La madreperla che costituisce la conchiglia di molti molluschi marini è ben nota per il suo utilizzo nelle decorazioni e in gioielleria. In pochi però conoscono la sua elevata resistenza alle fratture, ben 3.000 volte superiore a quella del minerale nativo dalla conformazione analoga, l’aragonite. “Ci si può passare sopra con un camion senza romperla”, afferma Pupa Gilbert, la coordinatrice di un gruppo di ricerca dell’Università del Wisconsin-Madison che ha scoperto nuovi aspetti nella microarchitettura di questo biomateriale.
L’esame di una sezione della conchiglia di un mollusco (l’abalone o orecchia di mare), effettuata tramite la luce polarizzata emessa da un sincrotrone, ha permesso di evidenziare nuovi dettagli della sua struttura molecolare: la matrice contiene distinti gruppi di “mattoni”, ognuno costituito da una colonna irregolare di cristalli di carbonato di calcio di identica composizione ma orientamento differente rispetto alle colonne adiacenti. Questa caratteristica peculiare è il segreto della elevata resistenza della conchiglia, in quanto la disposizione casuale delle colonne di cristalli impedisce in ogni modo la formazione di piani di frattura.
Grazie a questi risultati, un altro gruppo di ricercatori della stessa università, coordinati dal fisico teorico Susan Coppersmith, hanno ipotizzato un modello del processo di formazione della conchiglia e le ragioni della sua elevata resistenza. La sintesi avverrebbe a partire da uno strato di “malta” organica, il quale viene poi riempito con i cristalli che si distribuiscono a partire da siti di aggregazione disposti casualmente.
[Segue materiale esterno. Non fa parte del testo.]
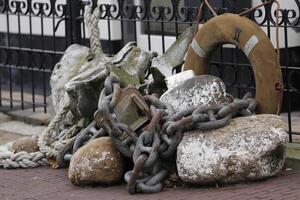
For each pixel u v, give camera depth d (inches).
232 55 362.0
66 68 346.0
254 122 272.4
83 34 382.6
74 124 323.6
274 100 291.0
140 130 278.2
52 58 398.9
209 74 315.6
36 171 311.7
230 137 267.0
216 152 265.3
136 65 319.9
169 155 273.3
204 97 283.0
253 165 265.1
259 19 341.1
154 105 282.4
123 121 278.1
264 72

Ciascun cristallo inizia a crescere all’interno della conchiglia e si sviluppa orizzontalmente finché non incontra un altro cristallo in formazione e verticalmente finché non raggiunge lo strato di “malta” superiore. Quando il cristallo viene a contatto con un altro dei siti di formazione presente nello strato superiore, esso dà il via alla crescita di un nuovo cristallo con uguale orientamento il quale gradualmente va a formare una colonna di spessore irregolare. Al termine del processo, solo il 5% della struttura è costituito da materia organica.
“Si può intuire che un polimero cristallino è più resistente di un singolo cristallo”, spiega Gilbert, che non esclude applicazioni pratiche di questi studi: “Una volta compreso a pieno il procedimento di formazione, si potrà pensare di riprodurlo sintetizzando un materiale ‘biomimetico’ per costruire, per esempio, automobili che, in caso di incidente, assorbano tutta l’energia al punto d’impatto senza subire danni consistenti”.